I don't know offhand of a particular application of $S$, but to me it actually seems a bit more interesting than $R$. For example, consider the "ultra-Rayo" function $U$, defined as $S$ but using $\mathcal{L}_{\infty,\omega}$ instead of $\mathcal{L}_{\infty,\infty}$. This gives a slower-growing function than $S$ which is still pretty fast-growing, and at a glance it seems like there might be some nontrivial comparisons to be drawn. And these are merely two of the many extensions of first-order logic which let us talk about arbitrarily large ordinals. So I'm happy to use "supremum" rather than "maximum" even in the finite case, in order to smooth the way for these variants.

Wait, what is the "length" of an infinitary formula?
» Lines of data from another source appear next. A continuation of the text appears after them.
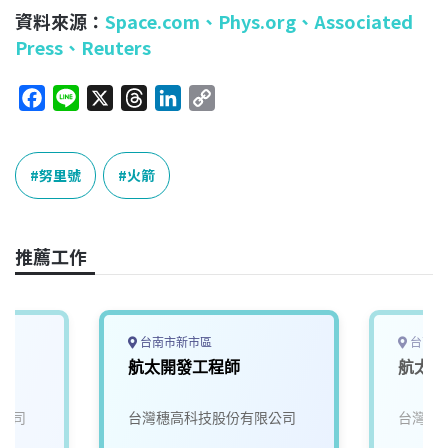
資料來源：
Space.com
、
Phys.org、
Associated
Press、
Reuters
F
L
X
T
L
C
a
i
h
i
o
c
n
r
n
p
e
e
e
k
y
努里號
火箭
b
a
e
L
o
d
d
i
o
s
I
n
推薦工作
k
n
k
台南市新市區
台南市
航太開發工程師
航太材
公司
台灣穗高科技股份有限公司
台灣穗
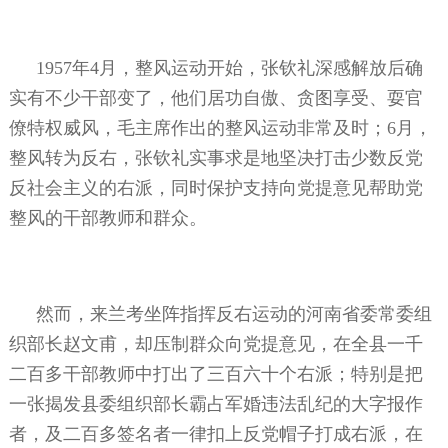
1957年4月，整风运动开始，张钦礼深感解放后确
实有不少干部变了，他们居功自傲、贪图享受、耍官
僚特权威风，毛主席作出的整风运动非常及时；6月，
整风转为反右，张钦礼实事求是地坚决打击少数反党
反社会主义的右派，同时保护支持向党提意见帮助党
整风的干部教师和群众。
然而，来兰考坐阵指挥反右运动的河南省委常委组
织部长赵文甫，却压制群众向党提意见，在全县一千
二百多干部教师中打出了三百六十个右派；特别是把
一张揭发县委组织部长霸占军婚违法乱纪的大字报作
者，及二百多签名者一律扣上反党帽子打成右派，在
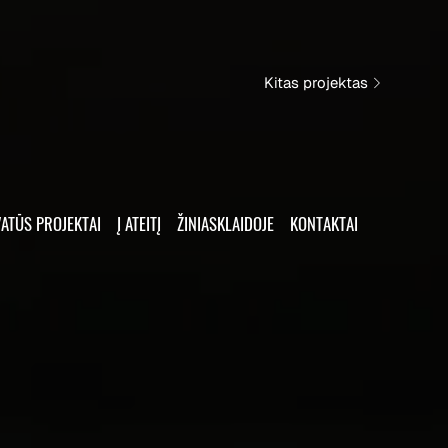
Kitas projektas
VATŪS PROJEKTAI
Į ATEITĮ
ŽINIASKLAIDOJE
KONTAKTAI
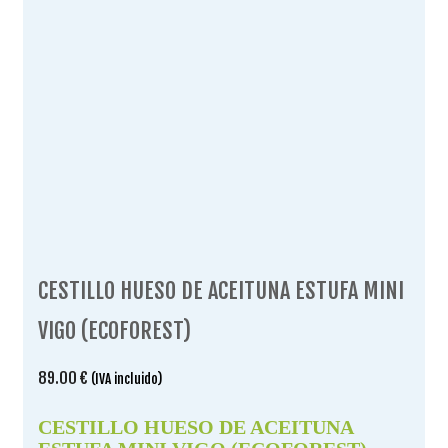
CESTILLO HUESO DE ACEITUNA ESTUFA MINI
VIGO (ECOFOREST)
89.00
€
(IVA incluido)
CESTILLO HUESO DE ACEITUNA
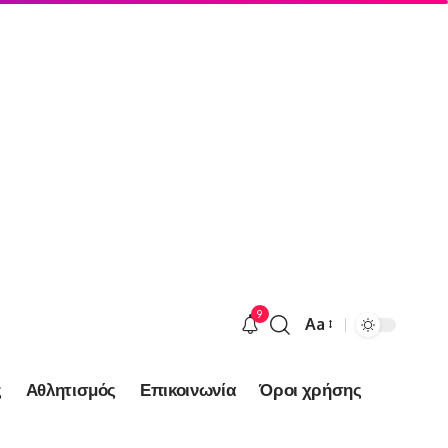
9
Aa
Font
Resizer
ς
Αθλητισμός
Επικοινωνία
Όροι χρήσης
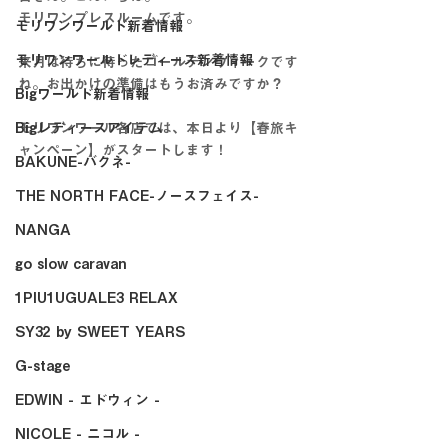
モリワンプレスルームです。
モリワンワールド新着情報
モリワンワールドレディース新着情報
来月は待ちに待ったゴールデンウィークです
ね。お出かけの準備はもうお済みですか？
Bigワールド新着情報
Bigレディースアイテム
モリワンワール各店では、本日より【春旅キ
ャンペーン】がスタートします！
BAKUNE-バクネ-
THE NORTH FACE-ノースフェイス-
NANGA
go slow caravan
1PIU1UGUALE3 RELAX
SY32 by SWEET YEARS
G-stage
EDWIN - エドウィン -
NICOLE - ニコル -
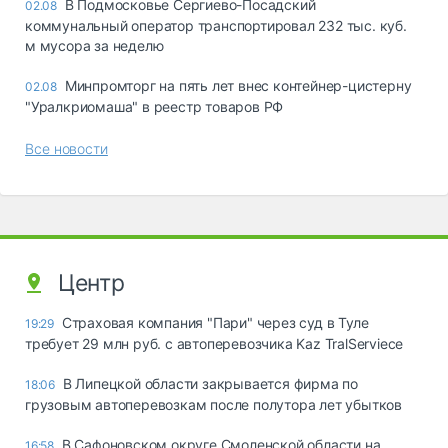
В Подмосковье Сергиево-Посадский
02.08
коммунальный оператор транспортировал 232 тыс. куб.
м мусора за неделю
Минпромторг на пять лет внес контейнер-цистерну
02.08
"Уралкриомаша" в реестр товаров РФ
Все новости
Центр
Страховая компания "Пари" через суд в Туле
19:29
требует 29 млн руб. с автоперевозчика Kaz TralServiece
В Липецкой области закрывается фирма по
18:06
грузовым автоперевозкам после полутора лет убытков
В Сафоновском округе Смоленской области на
16:58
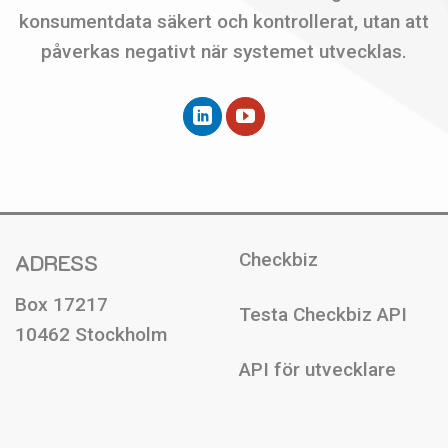
konsumentdata säkert och kontrollerat, utan att
påverkas negativt när systemet utvecklas.
ADRESS
Checkbiz
Box 17217
Testa Checkbiz API
10462 Stockholm
API för utvecklare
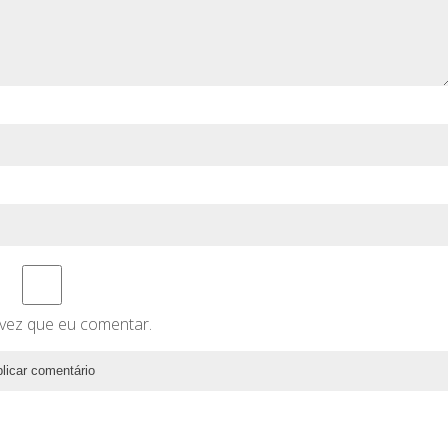
vez que eu comentar.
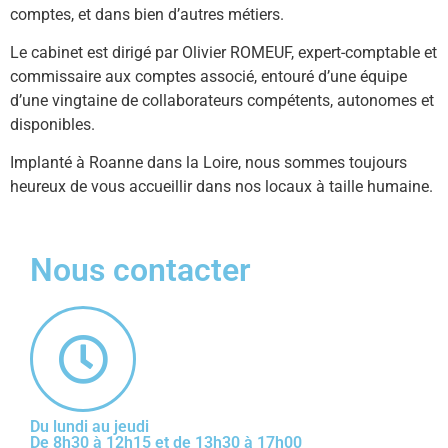
comptes, et dans bien d’autres métiers.
Le cabinet est dirigé par Olivier ROMEUF, expert-comptable et
commissaire aux comptes associé, entouré d’une équipe
d’une vingtaine de collaborateurs compétents, autonomes et
disponibles.
Implanté à Roanne dans la Loire, nous sommes toujours
heureux de vous accueillir dans nos locaux à taille humaine.
Nous contacter
Du lundi au jeudi
De 8h30 à 12h15 et de 13h30 à 17h00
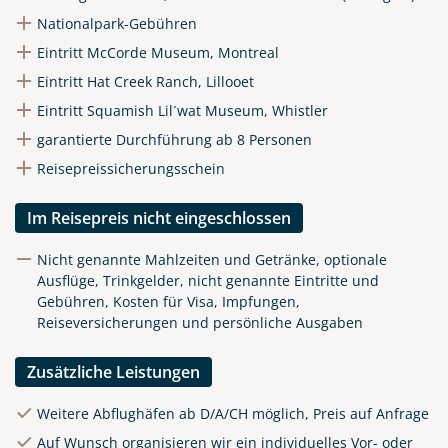
Nationalpark-Gebühren
Eintritt McCorde Museum, Montreal
Eintritt Hat Creek Ranch, Lillooet
Eintritt Squamish Lil´wat Museum, Whistler
garantierte Durchführung ab 8 Personen
Reisepreissicherungsschein
Im Reisepreis nicht eingeschlossen
Nicht genannte Mahlzeiten und Getränke, optionale
Ausflüge, Trinkgelder, nicht genannte Eintritte und
Gebühren, Kosten für Visa, Impfungen,
Reiseversicherungen und persönliche Ausgaben
Zusätzliche Leistungen
Weitere Abflughäfen ab D/A/CH möglich, Preis auf Anfrage
Auf Wunsch organisieren wir ein individuelles Vor- oder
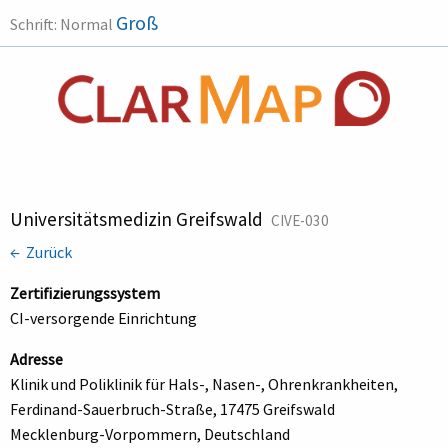
Groß
Schrift:
Normal
Universitätsmedizin Greifswald
CIVE-030
← Zurück
Zertifizierungssystem
CI-versorgende Einrichtung
Adresse
Klinik und Poliklinik für Hals-, Nasen-, Ohrenkrankheiten,
Ferdinand-Sauerbruch-Straße, 17475 Greifswald
Mecklenburg-Vorpommern, Deutschland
Well, we'll define it recursively, similarly to quantifier rank or similar complexity notions. For example, we should probably set $$len("\bigvee_{\alpha<\theta}\varphi_\alpha")=(\sum_{\alpha<\theta}len(\varphi_\alpha))+1$$ or something similar. The point is that it's not hard to extend the notion of length to infinitary formulas, even if it's not immediately clear which extension is the "right" one, and as soon as we do we get the ultra- and super-Rayo functions emerging as natural objects of study.